### Passage shown
⟨

2. I need these collections to be more than just kept. I need them looked at and sought after. This is a career move, folks. Let me just explain how things look to me:
a. Over in the commercial side of my life, where I do unprompted response studies (yeah, I know that's an oxymoron, but to survey analysts a "response" is the raw data, so that's what we call spying on blogs and other e-communication), I've concentrated for a couple of years on the study of Gen Y (as marketers call them) or the Millennials (as they prefer to be called), the giant generation born 1978-95 (boundaries are always in some dispute, but those are the years I use). Now and then I get to look at their reading habits, and here's the main thing I observe:
i. For older generations asked to name favorite books, writers, etc., for example on dating sites, the list tends to be of bestselling writers, mainly commercial ones, as you would expect for any group of people that aren't professors or critics.
ii. But for gen Y, the most frequently cited favorite books, authors, etc. coincide with eerie precision to various English-teacher association lists of most-assigned books. (Certain exceptions noted, because there are some widely assigned books almost no one likes).
iii. This jibes pretty well with the observation that gen Ys who say they like to read – i.e. the actual readers among them – cite "class assignment" as the most common way they found their favorite author.
b. So, I said to myself, "Self, what causes a contemporary book to get taught, at least at the college level where you know much of anything about it?"
i. And now I shall let you all in on a small, not terribly dirty secret. Professors very often are assigned to teach classes outside their areas of expertise, and when they are, the first thing they do is go to the scholarly literature to see what the main lines of thinking about the subject is. This saves a great deal of time – you find out who you absolutely have to read, and also you avoid falling for various nut theories, and just in case your students ever do study with someone who actually knows the subject, you haven't loaded them up with things they'll have to unlearn.

⟩

### Rows
⟨

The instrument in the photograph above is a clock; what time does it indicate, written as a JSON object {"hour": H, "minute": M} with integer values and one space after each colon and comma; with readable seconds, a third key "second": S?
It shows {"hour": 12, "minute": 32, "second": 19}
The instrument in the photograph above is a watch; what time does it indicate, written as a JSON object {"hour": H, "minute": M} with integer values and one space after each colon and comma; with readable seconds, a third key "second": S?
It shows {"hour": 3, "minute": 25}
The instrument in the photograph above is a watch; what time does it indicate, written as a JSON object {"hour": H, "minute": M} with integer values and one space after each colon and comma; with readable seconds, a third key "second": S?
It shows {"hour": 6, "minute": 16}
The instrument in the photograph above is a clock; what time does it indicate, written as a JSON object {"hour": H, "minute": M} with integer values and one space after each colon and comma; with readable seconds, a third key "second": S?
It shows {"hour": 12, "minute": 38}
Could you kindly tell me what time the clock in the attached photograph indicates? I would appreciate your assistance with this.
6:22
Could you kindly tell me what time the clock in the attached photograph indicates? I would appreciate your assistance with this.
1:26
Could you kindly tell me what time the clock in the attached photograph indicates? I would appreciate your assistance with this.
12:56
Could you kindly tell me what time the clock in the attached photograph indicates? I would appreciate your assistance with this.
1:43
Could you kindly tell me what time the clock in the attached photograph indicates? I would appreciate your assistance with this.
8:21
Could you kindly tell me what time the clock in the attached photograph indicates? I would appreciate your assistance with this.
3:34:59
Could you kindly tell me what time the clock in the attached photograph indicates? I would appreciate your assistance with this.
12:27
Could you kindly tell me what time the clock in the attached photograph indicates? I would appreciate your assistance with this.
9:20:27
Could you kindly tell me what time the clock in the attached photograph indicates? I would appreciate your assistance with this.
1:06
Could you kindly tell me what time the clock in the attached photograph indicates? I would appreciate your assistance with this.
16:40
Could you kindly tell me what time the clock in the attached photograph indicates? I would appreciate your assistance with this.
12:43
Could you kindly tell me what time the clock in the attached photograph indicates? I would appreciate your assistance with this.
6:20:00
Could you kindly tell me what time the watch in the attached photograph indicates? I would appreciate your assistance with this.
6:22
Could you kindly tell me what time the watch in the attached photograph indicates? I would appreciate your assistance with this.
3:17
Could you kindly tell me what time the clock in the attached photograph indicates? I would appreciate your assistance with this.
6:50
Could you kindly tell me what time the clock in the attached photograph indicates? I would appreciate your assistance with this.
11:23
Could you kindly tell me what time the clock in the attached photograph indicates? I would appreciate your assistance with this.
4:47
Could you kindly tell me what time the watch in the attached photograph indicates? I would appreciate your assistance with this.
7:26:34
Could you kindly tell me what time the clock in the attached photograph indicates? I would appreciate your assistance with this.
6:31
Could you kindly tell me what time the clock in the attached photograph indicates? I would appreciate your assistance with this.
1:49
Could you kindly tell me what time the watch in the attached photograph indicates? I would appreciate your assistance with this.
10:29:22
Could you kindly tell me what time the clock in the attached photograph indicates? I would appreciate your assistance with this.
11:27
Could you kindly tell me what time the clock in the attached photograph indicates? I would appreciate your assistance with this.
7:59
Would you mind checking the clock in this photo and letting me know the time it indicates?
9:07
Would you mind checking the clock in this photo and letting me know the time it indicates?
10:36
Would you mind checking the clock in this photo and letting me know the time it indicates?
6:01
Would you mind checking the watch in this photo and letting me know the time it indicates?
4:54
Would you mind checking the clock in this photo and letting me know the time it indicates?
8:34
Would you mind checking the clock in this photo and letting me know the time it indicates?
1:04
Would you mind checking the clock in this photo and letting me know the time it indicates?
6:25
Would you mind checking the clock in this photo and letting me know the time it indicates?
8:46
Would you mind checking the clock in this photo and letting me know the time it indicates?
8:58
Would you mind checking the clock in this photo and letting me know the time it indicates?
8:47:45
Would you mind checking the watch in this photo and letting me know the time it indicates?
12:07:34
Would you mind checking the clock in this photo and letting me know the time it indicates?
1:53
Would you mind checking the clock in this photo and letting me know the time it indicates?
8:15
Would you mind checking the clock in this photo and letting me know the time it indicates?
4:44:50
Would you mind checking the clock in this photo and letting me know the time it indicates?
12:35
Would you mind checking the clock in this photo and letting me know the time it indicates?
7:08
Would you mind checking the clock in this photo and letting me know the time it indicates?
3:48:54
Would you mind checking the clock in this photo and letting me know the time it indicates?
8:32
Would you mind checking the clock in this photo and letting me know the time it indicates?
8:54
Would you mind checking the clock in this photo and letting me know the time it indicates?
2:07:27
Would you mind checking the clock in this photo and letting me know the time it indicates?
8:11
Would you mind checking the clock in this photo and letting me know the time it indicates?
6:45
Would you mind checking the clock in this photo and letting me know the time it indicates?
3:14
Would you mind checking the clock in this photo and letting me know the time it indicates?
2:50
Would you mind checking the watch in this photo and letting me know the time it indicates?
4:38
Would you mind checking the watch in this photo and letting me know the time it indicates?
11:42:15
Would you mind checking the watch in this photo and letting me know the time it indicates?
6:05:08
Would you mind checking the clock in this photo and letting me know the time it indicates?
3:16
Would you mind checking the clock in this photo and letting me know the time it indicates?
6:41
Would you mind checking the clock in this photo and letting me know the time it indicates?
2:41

⟩

### Task statement
In the passage, how do Gen Y readers most often say they found their favorite author? Answer from the passage alone, not from the rows.

### Response
Through a class assignment.